I traipse up the stairs, smelling dinner, ignoring it. I cannot cope with people wanting things from me right now. I thought that I would get a straight answer from Mamó, about Lon. I thought that maybe she would try a little harder to convince me.

I want to be wanted, and I want to be left alone.

Things that are impossible together. Witchcraft and a normal, happy life.

I spoke in anger, but my words were true, I think. I need to kill that part of me. I remember when Mam started going to church every Sunday. It was when we were about seven or eight. We all went, until I was thirteen, and then she let me make the choice myself.

I think of the driftwood woman, on the altar, surrounded by candles. The shadows dancing on her wooden flesh. That’s the sort of strange that people tolerate. Charms and spells to keep God on your side. It could be magic too, but not for me. It makes me feel uneasy. Helpless. Small.

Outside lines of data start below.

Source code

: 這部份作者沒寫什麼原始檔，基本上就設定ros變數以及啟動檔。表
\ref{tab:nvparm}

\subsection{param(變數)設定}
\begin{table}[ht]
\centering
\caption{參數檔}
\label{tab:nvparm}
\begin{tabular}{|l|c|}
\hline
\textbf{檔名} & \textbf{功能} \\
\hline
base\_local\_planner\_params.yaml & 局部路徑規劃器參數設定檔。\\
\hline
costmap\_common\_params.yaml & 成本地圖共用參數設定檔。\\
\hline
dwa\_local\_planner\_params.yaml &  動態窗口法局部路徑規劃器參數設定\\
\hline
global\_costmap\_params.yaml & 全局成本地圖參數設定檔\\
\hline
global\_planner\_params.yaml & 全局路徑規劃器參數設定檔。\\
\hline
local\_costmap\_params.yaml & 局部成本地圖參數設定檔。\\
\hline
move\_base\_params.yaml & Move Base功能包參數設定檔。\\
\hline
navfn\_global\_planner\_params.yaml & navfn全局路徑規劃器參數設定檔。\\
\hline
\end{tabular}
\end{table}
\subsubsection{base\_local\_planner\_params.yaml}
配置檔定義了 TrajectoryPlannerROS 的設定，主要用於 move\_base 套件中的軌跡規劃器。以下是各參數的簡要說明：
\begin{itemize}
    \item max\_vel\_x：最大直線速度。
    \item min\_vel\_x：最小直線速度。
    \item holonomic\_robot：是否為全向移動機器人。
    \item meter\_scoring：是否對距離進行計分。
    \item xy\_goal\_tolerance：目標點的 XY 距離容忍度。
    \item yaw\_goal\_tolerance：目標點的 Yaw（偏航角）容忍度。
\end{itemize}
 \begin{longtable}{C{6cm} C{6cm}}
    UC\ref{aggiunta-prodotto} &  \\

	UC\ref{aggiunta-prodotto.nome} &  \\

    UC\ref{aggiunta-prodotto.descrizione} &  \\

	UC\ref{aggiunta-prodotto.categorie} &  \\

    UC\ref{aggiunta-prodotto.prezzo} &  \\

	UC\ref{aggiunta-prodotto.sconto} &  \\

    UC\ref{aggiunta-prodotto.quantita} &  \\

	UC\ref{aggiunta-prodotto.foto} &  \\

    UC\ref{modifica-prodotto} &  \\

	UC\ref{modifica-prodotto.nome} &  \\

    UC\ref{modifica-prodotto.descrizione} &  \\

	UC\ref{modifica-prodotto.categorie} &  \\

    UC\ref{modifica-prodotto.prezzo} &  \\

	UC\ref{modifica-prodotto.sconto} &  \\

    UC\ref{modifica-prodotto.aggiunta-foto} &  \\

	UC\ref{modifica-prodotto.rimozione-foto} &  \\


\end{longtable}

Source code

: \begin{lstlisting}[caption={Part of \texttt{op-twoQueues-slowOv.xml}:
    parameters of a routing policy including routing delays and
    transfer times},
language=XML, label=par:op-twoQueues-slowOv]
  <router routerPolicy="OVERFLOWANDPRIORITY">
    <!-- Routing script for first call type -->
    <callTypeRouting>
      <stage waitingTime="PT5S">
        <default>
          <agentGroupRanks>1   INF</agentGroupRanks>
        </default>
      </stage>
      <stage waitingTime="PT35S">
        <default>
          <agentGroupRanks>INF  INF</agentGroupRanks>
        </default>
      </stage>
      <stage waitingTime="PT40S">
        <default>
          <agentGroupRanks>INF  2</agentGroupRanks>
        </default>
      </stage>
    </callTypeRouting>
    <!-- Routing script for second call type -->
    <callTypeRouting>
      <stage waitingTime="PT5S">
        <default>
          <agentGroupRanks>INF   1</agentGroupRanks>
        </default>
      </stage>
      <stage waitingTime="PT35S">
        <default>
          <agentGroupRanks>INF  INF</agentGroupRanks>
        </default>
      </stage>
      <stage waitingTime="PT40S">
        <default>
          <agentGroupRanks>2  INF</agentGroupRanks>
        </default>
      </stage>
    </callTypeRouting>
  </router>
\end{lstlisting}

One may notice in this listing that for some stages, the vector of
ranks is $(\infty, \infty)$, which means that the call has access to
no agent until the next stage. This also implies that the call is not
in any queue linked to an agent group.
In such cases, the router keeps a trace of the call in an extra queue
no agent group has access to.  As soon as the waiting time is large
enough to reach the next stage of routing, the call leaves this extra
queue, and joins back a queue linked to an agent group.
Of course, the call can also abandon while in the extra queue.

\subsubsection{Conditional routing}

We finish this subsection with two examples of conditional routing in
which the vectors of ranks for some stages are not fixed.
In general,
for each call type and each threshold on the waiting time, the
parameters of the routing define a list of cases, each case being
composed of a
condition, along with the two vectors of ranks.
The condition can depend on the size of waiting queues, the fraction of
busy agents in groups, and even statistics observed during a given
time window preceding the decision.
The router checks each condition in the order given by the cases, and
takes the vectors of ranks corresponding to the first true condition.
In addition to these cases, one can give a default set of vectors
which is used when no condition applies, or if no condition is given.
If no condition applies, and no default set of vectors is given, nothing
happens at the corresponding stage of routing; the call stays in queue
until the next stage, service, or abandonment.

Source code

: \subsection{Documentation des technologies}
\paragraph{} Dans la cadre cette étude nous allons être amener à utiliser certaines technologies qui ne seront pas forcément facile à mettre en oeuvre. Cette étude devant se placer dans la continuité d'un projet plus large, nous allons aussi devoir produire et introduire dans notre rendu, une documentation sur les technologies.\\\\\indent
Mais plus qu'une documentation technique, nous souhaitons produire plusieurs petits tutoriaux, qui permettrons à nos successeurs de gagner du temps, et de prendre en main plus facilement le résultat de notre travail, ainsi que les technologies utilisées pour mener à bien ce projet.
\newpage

I don’t want Mam to light candles for my mental health and worry as I drift away from her. I don’t want her to lose another person that she loves to something strange. I think of my father, burnt inside a glade. I close my eyes and almost smell the tang of something in the air. Leaves on the forest floor. Charred body, verdant trees. There is a puzzle there, if I could solve it.

So many things around me feel so … paused. On hold, until my life is normal life again.

I’ve still been keeping things inside, not telling anyone. I’m not ashamed of how I feel or anything. Or only a little. It’s not that I have fallen for a girl, but that I’ve fallen so hard for someone who doesn’t care about me. I don’t want Mam and Catlin to know I’ve been rejected.

And I don’t want to be her second best.

I think of the story of the forest devil. You take a living thing to certain crossroads. Something full of innocence is best. You bring a sharp knife and a steel resolve and you take the thing and plunge the dagger in. And you can play with it, if that’s your thing. It makes the call you’re sending ring a little louder.